6.12 Review the Performance Baseline

Network management teams should conduct meetings to periodically review performance reports. This encourages additional feedback, as well as a proactive approach to potential problems in the network. These meetings also provide an opportunity for the planners to receive operational analysis of the baseline and trended data. And operational staff is kept "in the loop" for some of the planning analysis.
Another topic to include in these meetings is the service-level objectives. As objective thresholds are approached, network management personnel can take actions to prevent missing an objective and, in some cases, this information can be used as a partial budgetary justification. The data can show where service-level objectives are breached if proper measures are not taken. Also, because these objectives have been identified by business services and applications, they are easier to justify on a financial basis.

6.13 Document a Risk Analysis Methodology

Perform a network and application risk analysis to determine the outcome of a planned change. Without such an analysis, organizations take significant risks that may hinder success and overall network availability. In many cases, network changes result in congestive collapse causing many hours of production downtime. In addition, a startling amount of application introductions fail and cause impact to other users and applications. These failures continue in many network organizations, yet they are completely preventable with a few tools and some additional planning steps.
You normally need a few new processes to perform a quality risk analysis. The first step is to identify risk levels for all changes and to require a more in-depth risk analysis for higher-risk changes. Risk level can be a required field for all change submissions. Higher-risk-level changes would then require a defined risk analysis of the change. A network risk analysis determines the effect of network changes on network utilization and network control-plane resource issues. An application risk analysis would determine the projected application success, bandwidth requirements, and any network resources issues.

7 Methods to Refine Performance Management

Understanding performance characteristics is fundamental to providing a quality service to the end user as it can help you maintain the performance of network services and applications.

• Detailed performance reporting/information can help you make intelligent decisions that align application, server, and network resources with real business requirements.

• Define performance metrics, SLA, goals, and requirements.

• Define response times, the effects of network bandwidth, network latency and congestion, network errors, node processing, and application behavior.

• Analyze application performance risks and compile results derived from various model scenarios.

• Create recommendations regarding network and application tuning to enhance application performance.

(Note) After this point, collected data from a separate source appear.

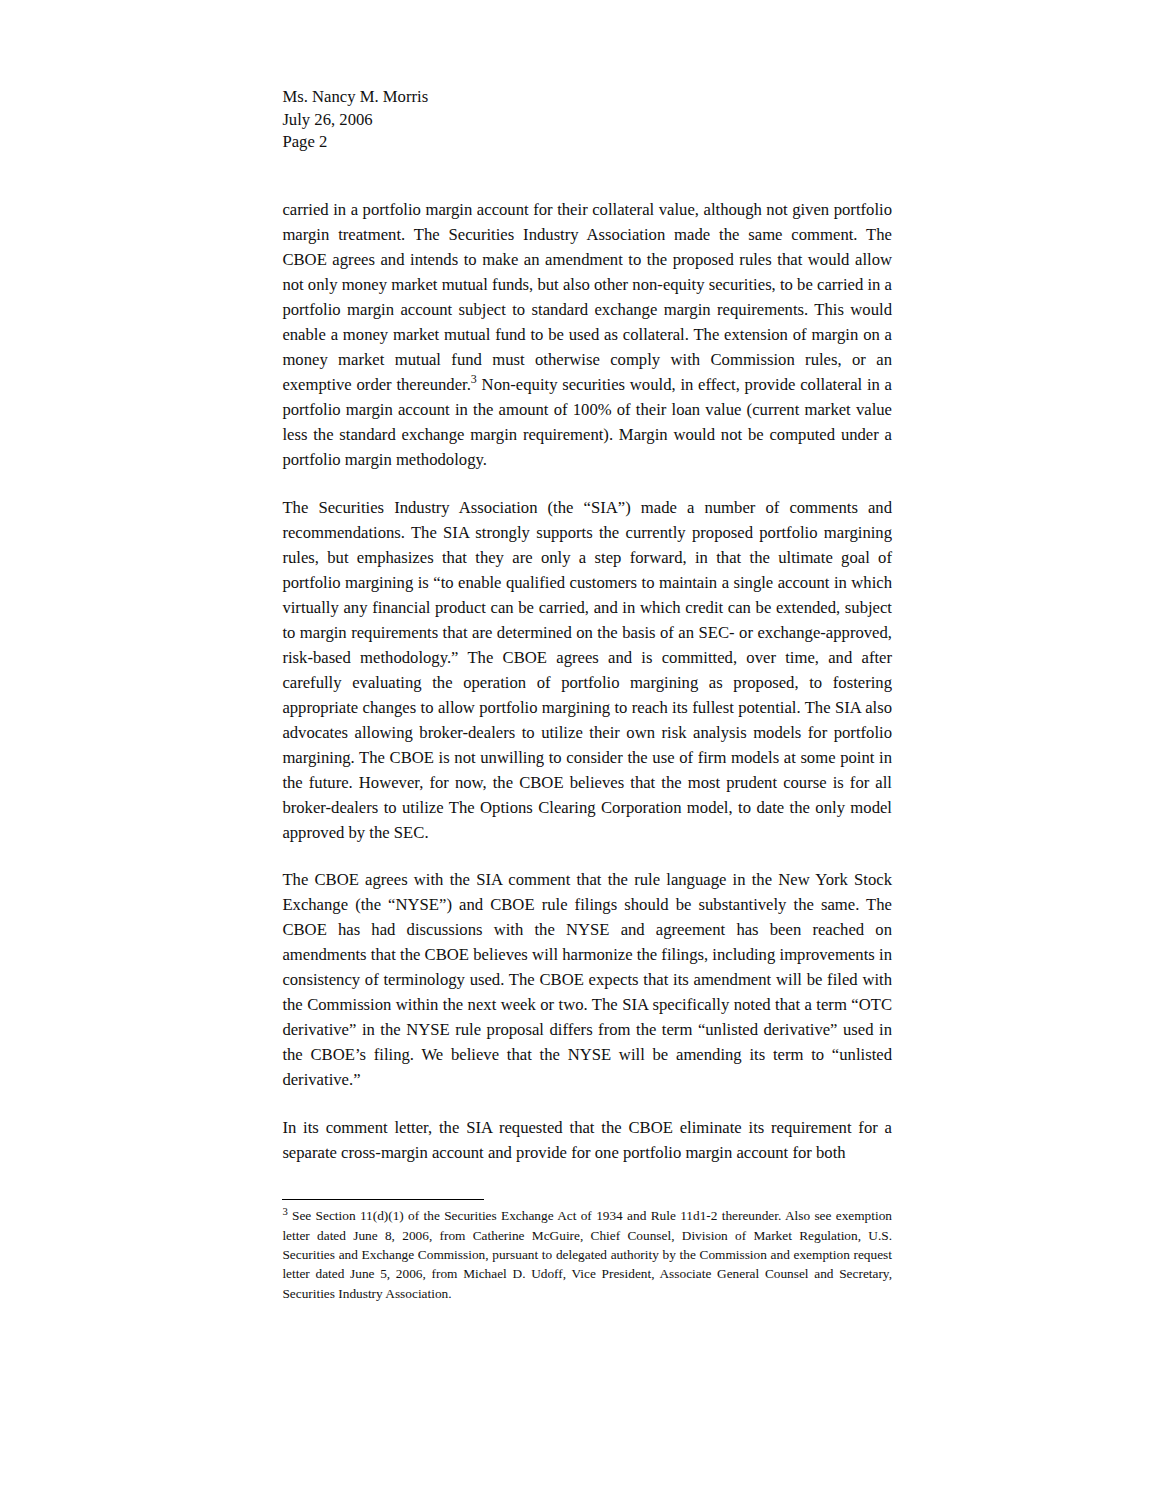Ms. Nancy M. Morris
July 26, 2006
Page 2
carried in a portfolio margin account for their collateral value, although not given portfolio margin treatment. The Securities Industry Association made the same comment. The CBOE agrees and intends to make an amendment to the proposed rules that would allow not only money market mutual funds, but also other non-equity securities, to be carried in a portfolio margin account subject to standard exchange margin requirements. This would enable a money market mutual fund to be used as collateral. The extension of margin on a money market mutual fund must otherwise comply with Commission rules, or an exemptive order thereunder.3 Non-equity securities would, in effect, provide collateral in a portfolio margin account in the amount of 100% of their loan value (current market value less the standard exchange margin requirement). Margin would not be computed under a portfolio margin methodology.
The Securities Industry Association (the “SIA”) made a number of comments and recommendations. The SIA strongly supports the currently proposed portfolio margining rules, but emphasizes that they are only a step forward, in that the ultimate goal of portfolio margining is “to enable qualified customers to maintain a single account in which virtually any financial product can be carried, and in which credit can be extended, subject to margin requirements that are determined on the basis of an SEC- or exchange-approved, risk-based methodology.” The CBOE agrees and is committed, over time, and after carefully evaluating the operation of portfolio margining as proposed, to fostering appropriate changes to allow portfolio margining to reach its fullest potential. The SIA also advocates allowing broker-dealers to utilize their own risk analysis models for portfolio margining. The CBOE is not unwilling to consider the use of firm models at some point in the future. However, for now, the CBOE believes that the most prudent course is for all broker-dealers to utilize The Options Clearing Corporation model, to date the only model approved by the SEC.
The CBOE agrees with the SIA comment that the rule language in the New York Stock Exchange (the “NYSE”) and CBOE rule filings should be substantively the same. The CBOE has had discussions with the NYSE and agreement has been reached on amendments that the CBOE believes will harmonize the filings, including improvements in consistency of terminology used. The CBOE expects that its amendment will be filed with the Commission within the next week or two. The SIA specifically noted that a term “OTC derivative” in the NYSE rule proposal differs from the term “unlisted derivative” used in the CBOE’s filing. We believe that the NYSE will be amending its term to “unlisted derivative.”
In its comment letter, the SIA requested that the CBOE eliminate its requirement for a separate cross-margin account and provide for one portfolio margin account for both
3 See Section 11(d)(1) of the Securities Exchange Act of 1934 and Rule 11d1-2 thereunder. Also see exemption letter dated June 8, 2006, from Catherine McGuire, Chief Counsel, Division of Market Regulation, U.S. Securities and Exchange Commission, pursuant to delegated authority by the Commission and exemption request letter dated June 5, 2006, from Michael D. Udoff, Vice President, Associate General Counsel and Secretary, Securities Industry Association.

• Review the report and recommendations with the network team to help optimize the performance of applications and network services, and to improve the end-user experience.

8 Broadband Case Study

Service providers that offer xDSL-based broadband services are struggling with the issue of differentiating their services. Offering high-speed access alone, 8 Mbps or greater, is no longer a major differentiator for most customers. Instead offering services that fit the customer's "lifestyle" is much more attractive to today's broadband consumer. In addition newer broadband business models are being developed to allow network owners to revenue-share with over-the-top content providers; but a key requirement will be the ability of the service providers to offer SLAs for their network down to the individual subscriber session.

8.1 Business Requirements

Many broadband service providers use the contention ratio/over-subscription model to define network capacity. This means there is a constant need to monitor the network and understand usage levels. However this approach is not scalable because constant improvements in xDSL technology mean that more and more subscribers can, if they choose, subscribe to higher-bandwidth services. This approach only considers subscribers in terms of aggregation and has no way to cope with individual session requirements. Instead a quality of service (QoS)/quality of experience (QoE)-based approach can be used to do the following:

• Control aggregate usage of specific traffic. For example, control total peer-to-peer traffic in the network.

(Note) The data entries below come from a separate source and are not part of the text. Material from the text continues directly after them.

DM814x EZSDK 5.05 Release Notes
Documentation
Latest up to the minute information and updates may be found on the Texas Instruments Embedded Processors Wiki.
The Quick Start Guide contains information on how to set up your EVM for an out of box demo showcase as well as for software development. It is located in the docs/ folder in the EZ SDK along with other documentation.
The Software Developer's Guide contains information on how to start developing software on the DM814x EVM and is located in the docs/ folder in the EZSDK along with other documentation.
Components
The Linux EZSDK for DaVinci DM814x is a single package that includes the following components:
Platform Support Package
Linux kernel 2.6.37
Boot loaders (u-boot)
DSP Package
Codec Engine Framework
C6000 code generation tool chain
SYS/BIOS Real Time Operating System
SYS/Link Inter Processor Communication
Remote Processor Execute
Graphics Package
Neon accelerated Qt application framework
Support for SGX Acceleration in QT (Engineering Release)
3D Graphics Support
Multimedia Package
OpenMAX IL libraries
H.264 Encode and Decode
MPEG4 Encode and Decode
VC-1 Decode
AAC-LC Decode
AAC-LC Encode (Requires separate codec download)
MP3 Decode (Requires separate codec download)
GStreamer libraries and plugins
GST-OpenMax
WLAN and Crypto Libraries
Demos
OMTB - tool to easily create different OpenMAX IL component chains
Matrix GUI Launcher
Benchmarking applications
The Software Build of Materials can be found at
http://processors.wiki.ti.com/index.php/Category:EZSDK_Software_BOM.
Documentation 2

• Prioritize subscriber traffic over the network based on the commercial service that has been purchased. For example, prioritize gold subscribers' traffic over bronze subscribers' traffic.

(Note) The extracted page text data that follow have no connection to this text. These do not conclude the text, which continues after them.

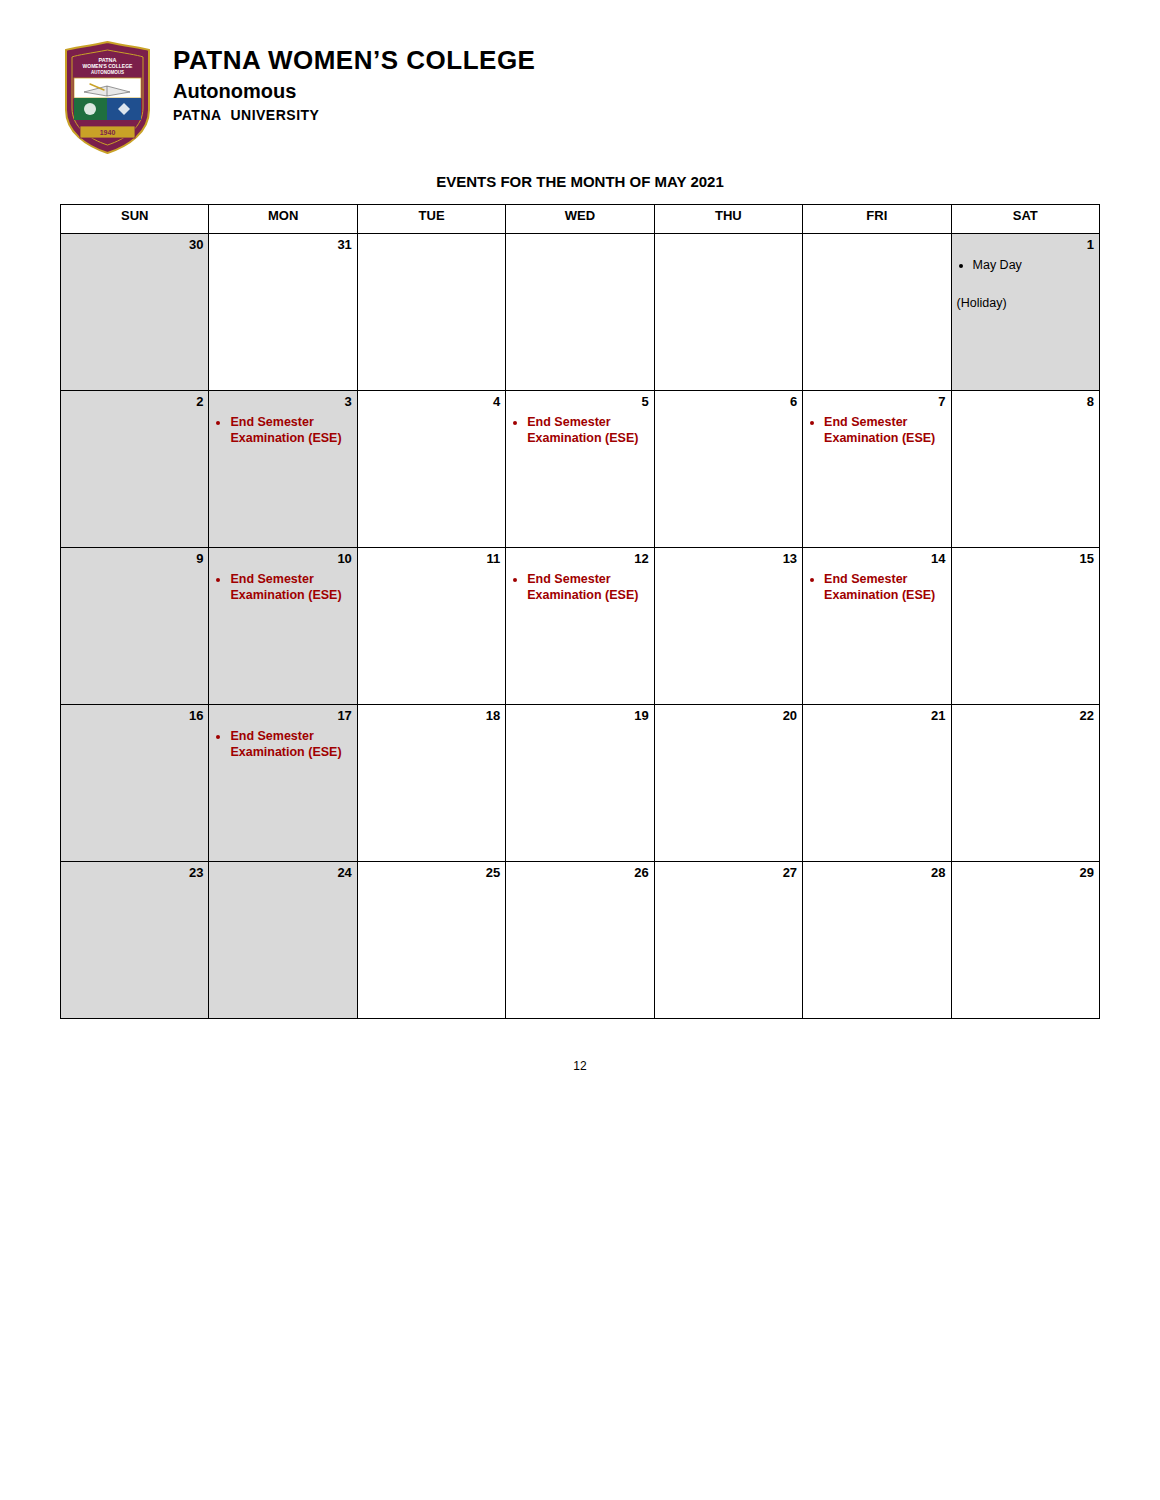PATNA WOMEN'S COLLEGE AUTONOMOUS 1940
PATNA WOMEN’S COLLEGE
Autonomous
PATNA UNIVERSITY
EVENTS FOR THE MONTH OF MAY 2021
| SUN | MON | TUE | WED | THU | FRI | SAT |
| --- | --- | --- | --- | --- | --- | --- |
| 30 | 31 | | | | | 1 May Day (Holiday) |
| 2 | 3 End Semester Examination (ESE) | 4 | 5 End Semester Examination (ESE) | 6 | 7 End Semester Examination (ESE) | 8 |
| 9 | 10 End Semester Examination (ESE) | 11 | 12 End Semester Examination (ESE) | 13 | 14 End Semester Examination (ESE) | 15 |
| 16 | 17 End Semester Examination (ESE) | 18 | 19 | 20 | 21 | 22 |
| 23 | 24 | 25 | 26 | 27 | 28 | 29 |
12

• As subscribers become more demanding, broadband service providers will need to offer content-delivery-based SLA's not only to subscribers but also to the over-the-top content providers such as YouTube.

8.2 Typical Architecture of a Fixed Broadband Service Provider Offering

Figure 4 illustrates a typical service provider network supporting fixed broadband services, where performance management can play multiple roles in managing business, residential, and corporate services.

Figure 4. Fixed Broadband Offering Reference Architecture

Key to the overall architecture is the operational plane, which has the following abilities:

• Enforce individual subscriber policies

• Determine the identity of a subscriber at a given time and provide this information to other systems

A subscriber can be defined as an individual or business that has a commercial relationship with the service provider; in other words, the entity that pays for the service. Associated with the subscriber will be one or many users who actually consume resources on the service provider network. For a residential service, the subscriber and user are typically the same but business services are likely to serve many users and a single subscriber.

8.3 Data Collection Sources and Points

For performance management to work in this context, the performance management systems need to be able to utilize the identity management capabilities being offered by the operational plane to associate data being extracted from network devices. This data typically relates to physical network entities such as a physical port, virtual circuit, IP addresses, etc. to a user and optionally relate that user to a subscriber. The identity of a user on the network is defined as the Network ID. Figure 5 illustrates the main collection points for session data. Users are typically identified at these points.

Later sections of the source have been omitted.